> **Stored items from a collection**
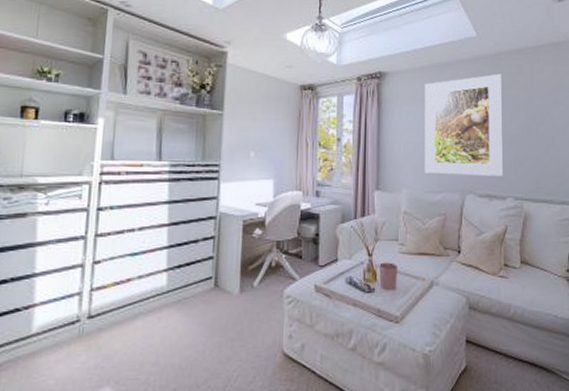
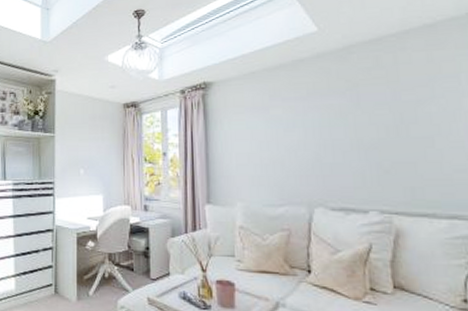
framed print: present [424,73,504,176] -> none [256,69,362,187]

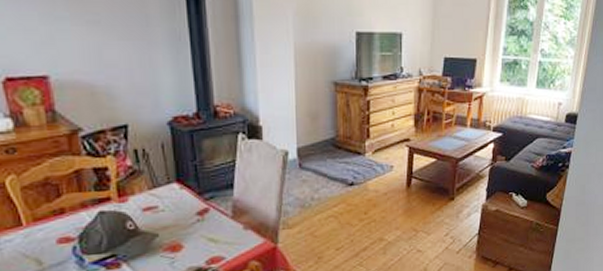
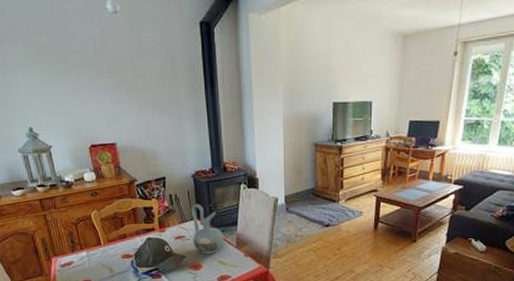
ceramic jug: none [165,161,215,231] -> present [190,204,224,255]

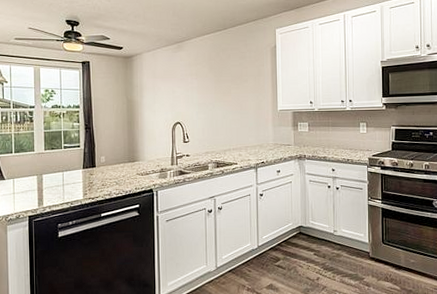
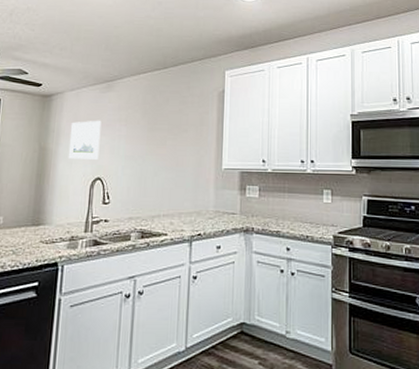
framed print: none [151,75,177,108] -> present [68,120,102,160]

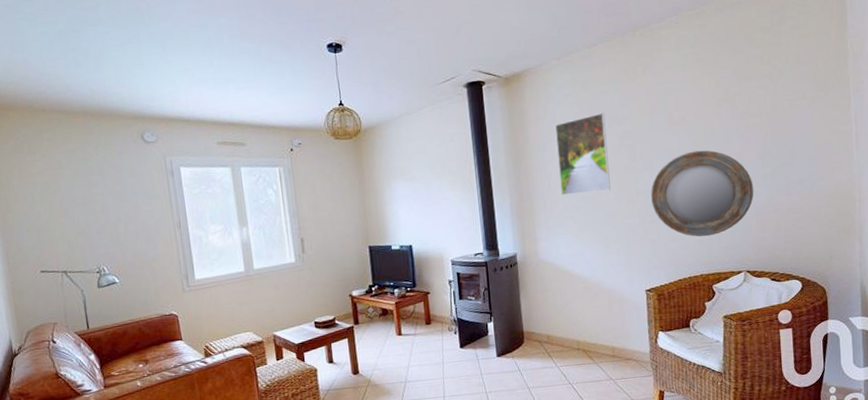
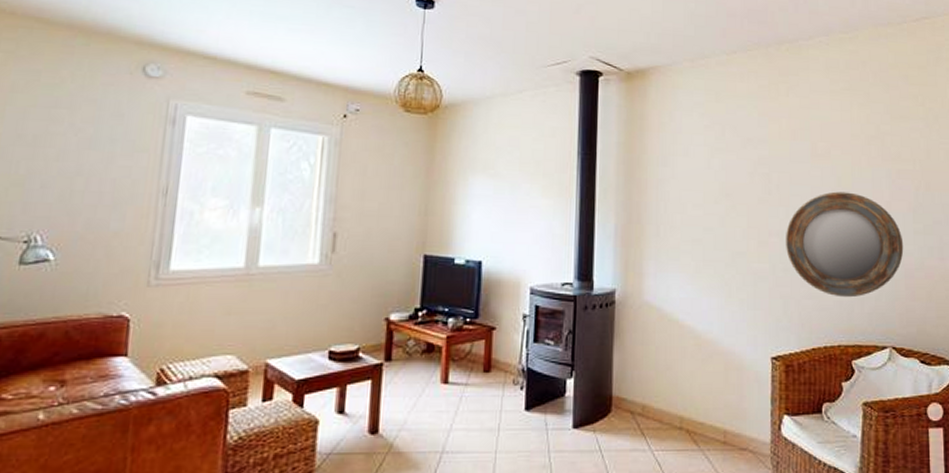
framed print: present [555,112,611,196] -> none [679,130,739,225]

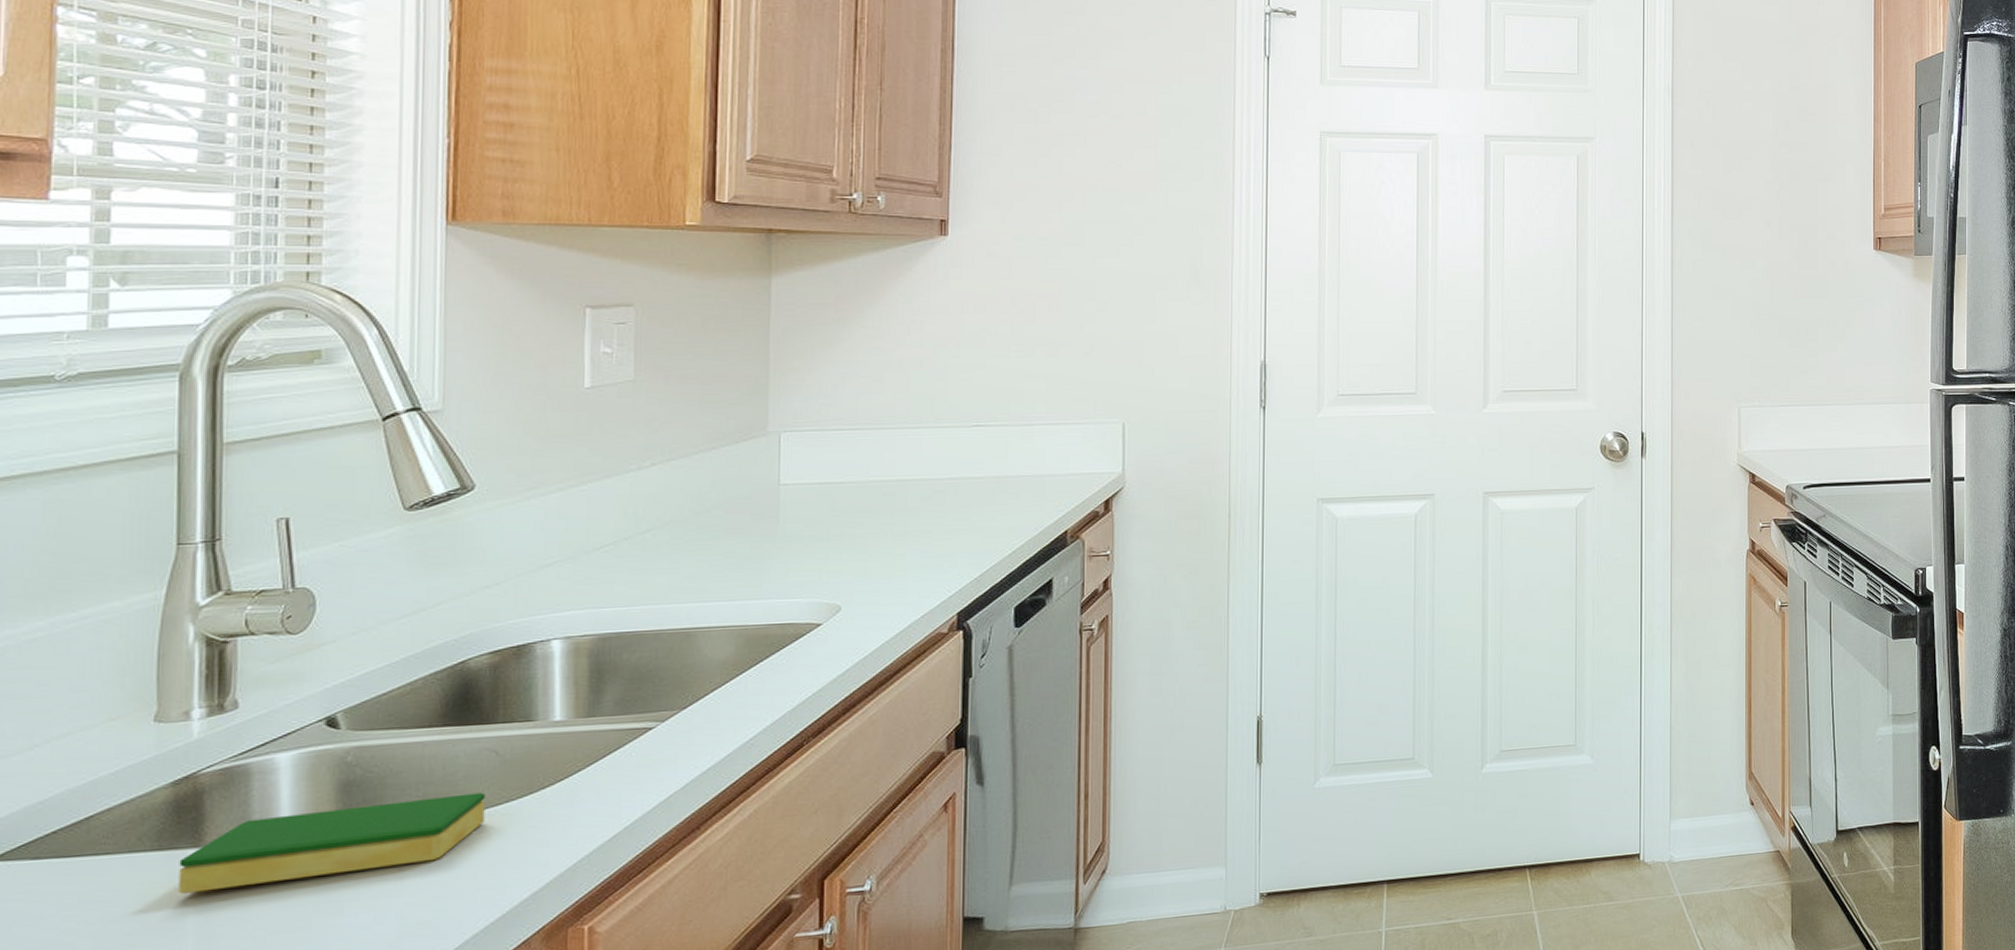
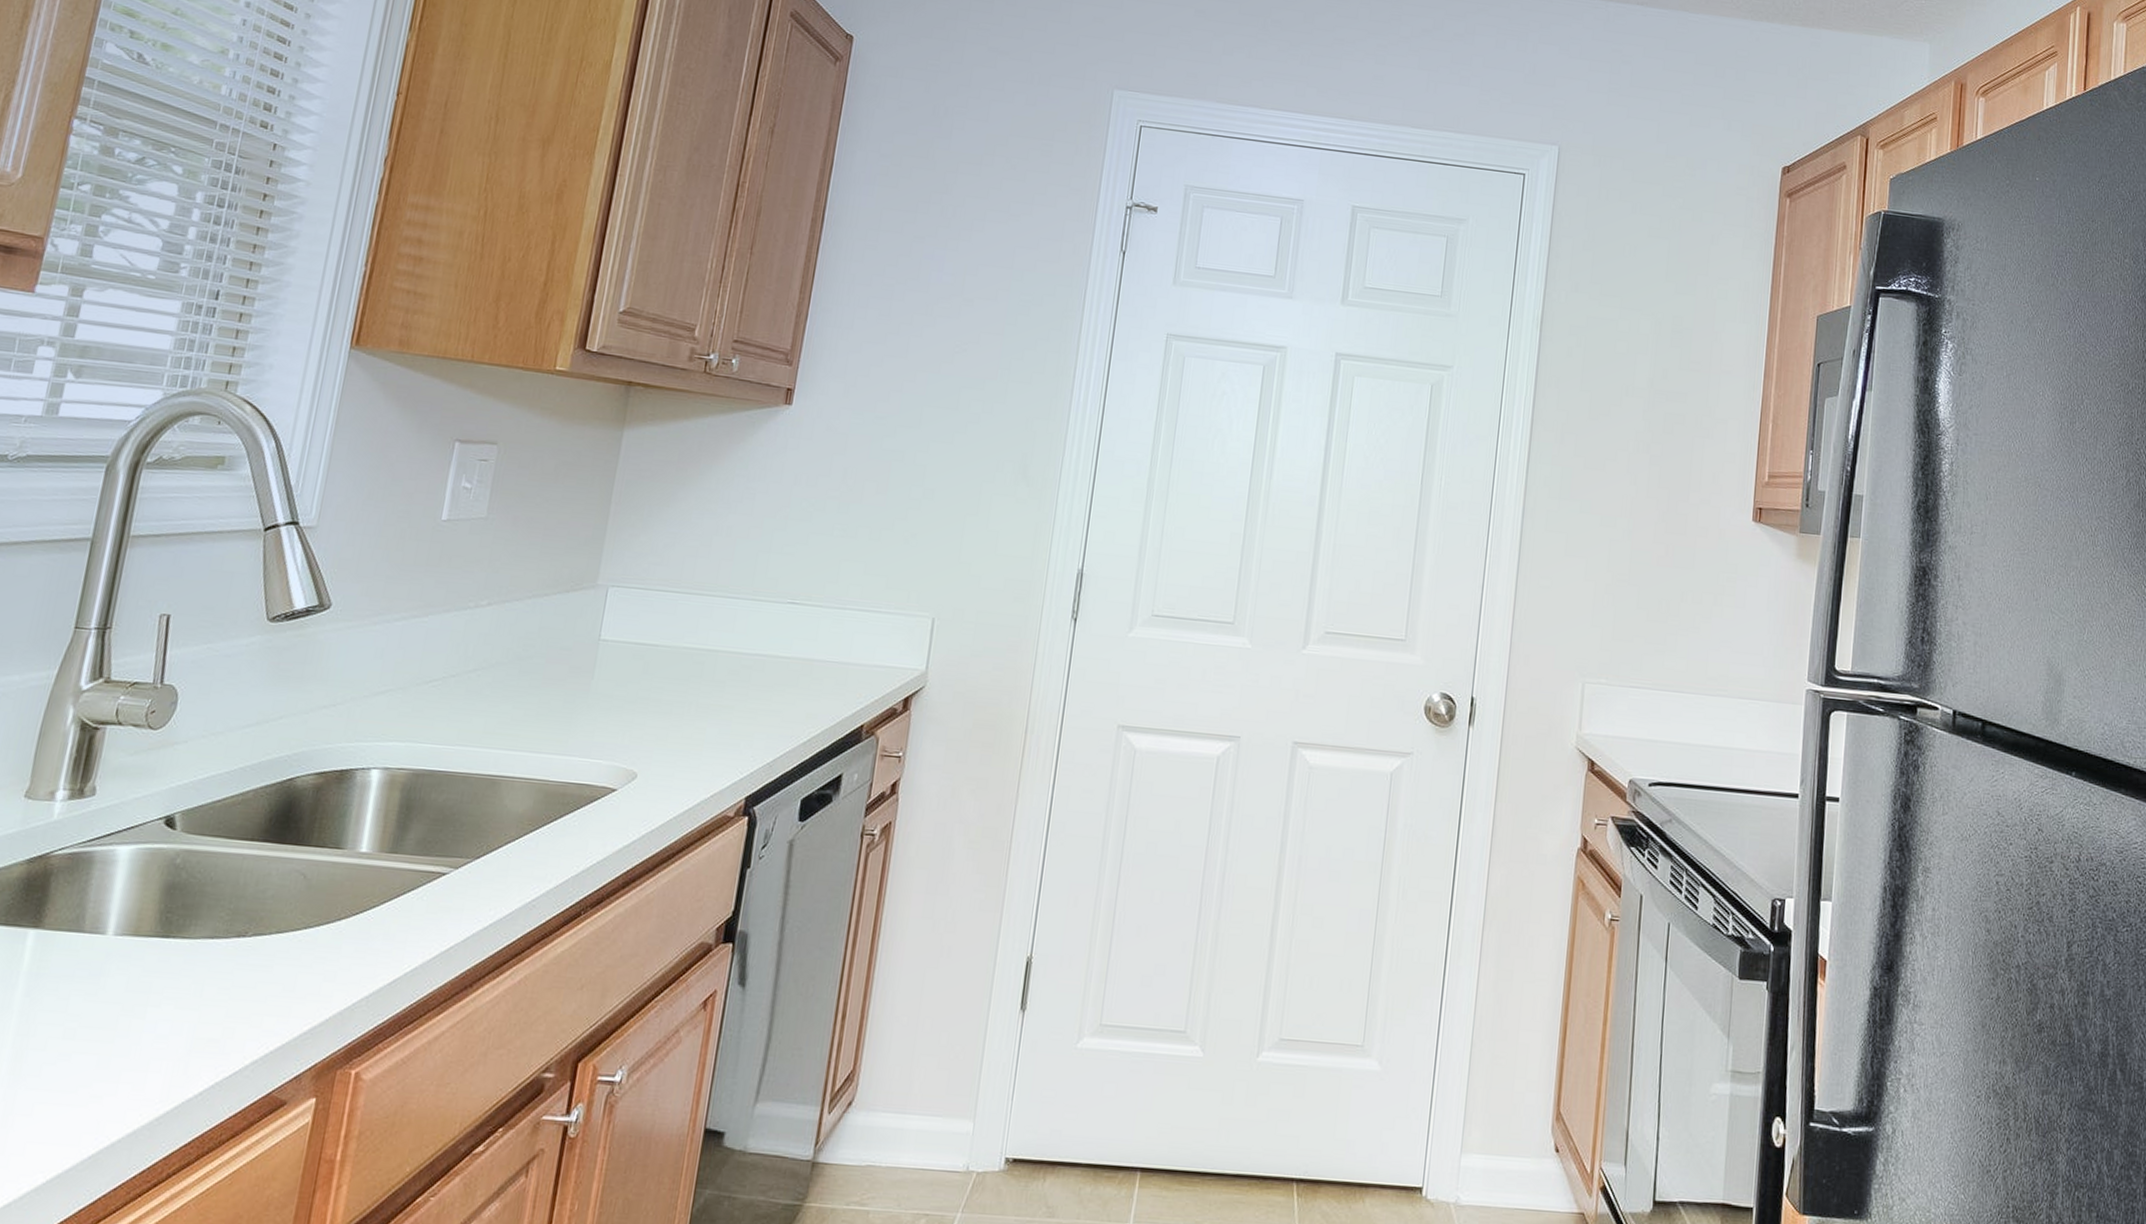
dish sponge: present [178,792,485,894] -> none [13,907,288,978]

> **Task description**
Would you return the records exactly as written, minus any image?

> **Task result**
framed print: present [424,73,504,176] -> none [256,69,362,187]

ceramic jug: none [165,161,215,231] -> present [190,204,224,255]

framed print: none [151,75,177,108] -> present [68,120,102,160]

framed print: present [555,112,611,196] -> none [679,130,739,225]

dish sponge: present [178,792,485,894] -> none [13,907,288,978]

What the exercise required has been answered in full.